PAGE:
— Start —
Noticed several invalids over the last 9 days involving Binary Radio Pulsar Search (Perseus Arm Survey) v1.39 (BRP5-cuda32-nv270) WUs. This is on a single machine running NVIDIA driver.

....

Did this WU complete?


Yes it did but I guess you mean is there anything unusual in the std_err.txt output? I'm certainly no expert, but the content you have supplied looks pretty normal to me. I've read it through and nothing immediately jumps out as being abnormal. I'm presuming the

o
o
o


bits were inserted by you to represent large numbers of identical lines you have omitted.

The BOINC client sees a normally completed task but the validator is apparently seeing rubbish - hence the validate error you mention as the outcome. It's possible there may have been a problem with the data but it would seem more likely to be a problem with your hardware. The first thing I would check would be thermal conditions, overclocking, etc. Since some tasks are found to be valid, it seems something is operating 'close to the edge' and is sometimes falling over, but not enough to bring the whole show crashing down :-).
— End —
LISTING:
— Start —
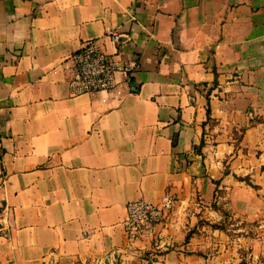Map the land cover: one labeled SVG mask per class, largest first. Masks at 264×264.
<instances>
[{
    "label": "crops",
    "instance_id": "obj_1",
    "mask_svg": "<svg viewBox=\"0 0 264 264\" xmlns=\"http://www.w3.org/2000/svg\"><path fill=\"white\" fill-rule=\"evenodd\" d=\"M88 38L122 94L72 92ZM0 198V264H264V0H0Z\"/></svg>",
    "mask_w": 264,
    "mask_h": 264
},
{
    "label": "built area",
    "instance_id": "obj_2",
    "mask_svg": "<svg viewBox=\"0 0 264 264\" xmlns=\"http://www.w3.org/2000/svg\"><path fill=\"white\" fill-rule=\"evenodd\" d=\"M114 42H119L120 33L110 31ZM69 84L74 93L115 92L122 94L117 74L130 77L134 69L133 62L125 61L118 53L105 50L96 38L85 39L79 48L68 58ZM174 196L166 192L159 201L145 198L133 199L126 205V217L123 220L125 233L130 241L140 233L151 228L154 223L168 215L174 206ZM12 224V209L0 198V235L6 233Z\"/></svg>",
    "mask_w": 264,
    "mask_h": 264
}]
</instances>
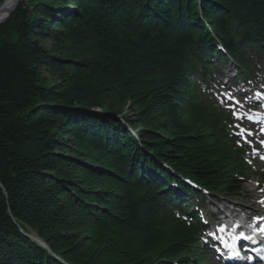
— End —
TO DO:
A - In the forum thread about invalid pulsar search results, translate this sentence into Spanish: "The first thing I would check would be thermal conditions, overclocking, etc."
B - Write a continuation of the forum thread about invalid pulsar search results, beginning after its final sentence.
The data here comes from a separate source.

ANSWERS BY TASK:
A - Lo primero que revisaría serían las condiciones térmicas, el overclocking, etc.

B -
The host in question is running an old alpha version of BOINC (7.0.27) which is most likely responsible for your GPU showing as '134215679MB'. Probably a good idea to upgrade to 7.2.42 to see if that makes any difference to the validate errors - I wouldn't think so but you never know :-).

Cheers,
Gary.

Anonymous

RE: RE: Did this WU

Quote:

Quote:
Did this WU complete?

Yes it did but I guess you mean is there anything unusual in the std_err.txt output? I'm certainly no expert, but the content you have supplied looks pretty normal to me. I've read it through and nothing immediately jumps out as being abnormal. I'm presuming the

o
o
o

bits were inserted by you to represent large numbers of identical lines you have omitted.

yes the "o"s are as you describe. I was questioning the:
Server state Over
Outcome Validate error (2:00000010)
entries.

Quote:

The BOINC client sees a normally completed task but the validator is apparently seeing rubbish - hence the validate error you mention as the outcome. It's possible there may have been a problem with the data but it would seem more likely to be a problem with your hardware. The first thing I would check would be thermal conditions, overclocking, etc. Since some tasks are found to be valid, it seems something is operating 'close to the edge' and is sometimes falling over, but not enough to bring the whole show crashing down :-).

The host in question is running an old alpha version of BOINC (7.0.27) which is most likely responsible for your GPU showing as '134215679MB'. Probably a good idea to upgrade to 7.2.42 to see if that makes any difference to the validate errors - I wouldn't think so but you never know :-).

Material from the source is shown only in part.